Great Ocean Road Wildlife Park

Common Wombat

Wombats are nocturnal and solitary creatures who live in burrows, emerging from their underground home at dusk to graze. When necessary, they can travel several kilometres in search for food. Their preferred diet is grass and moss, but also includes shrubs, roots, and barks. In the cooler seasons, they can be seen sunbathing also in daytime.

The Common Wombat’s eating and burrowing habits displaces soil which enhances plant growth, making these animals important contributors to the health of the ecosystem they inhabit.

In the past, wombats were killed in large numbers due to their burrowing being perceived as endangering livestock.

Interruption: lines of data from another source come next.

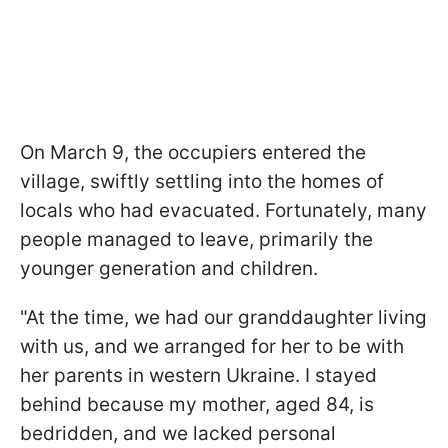
On March 9, the occupiers entered the
village, swiftly settling into the homes of
locals who had evacuated. Fortunately, many
people managed to leave, primarily the
younger generation and children.
"At the time, we had our granddaughter living
with us, and we arranged for her to be with
her parents in western Ukraine. I stayed
behind because my mother, aged 84, is
bedridden, and we lacked personal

Presently, Common Wombats are found in abundance, but continue to be threatened by land clearing which turns their habitat into agricultural spaces. In addition to this, they are also threatened by poison baits which is, unfortunately, a widespread practice employed against feral cats and foxes in the country’s national parks.

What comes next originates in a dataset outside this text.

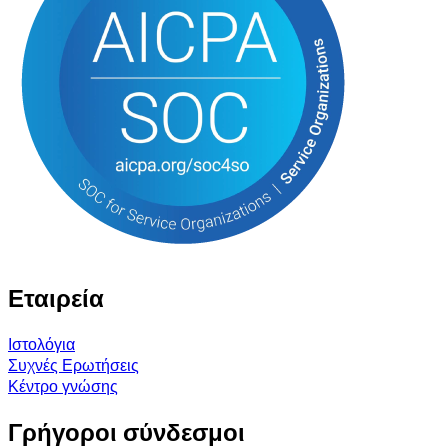
Εταιρεία
Ιστολόγια
Συχνές Ερωτήσεις
Κέντρο γνώσης
Γρήγοροι σύνδεσμοι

Common Wombats breed all year, with males competing for females to mate with. They give birth to a single joey after a gestation period of 20 to 30 days/

Common Wombats can be found in Tasmania and the southeastern parts of Australia, and are comfortable in a variety of habitats, like coastal forests, grasslands, and alpine woodlands.

Wambad is one of the names given to the wombat by First Nations peoples. Others include Warto, Goolung, and Womak.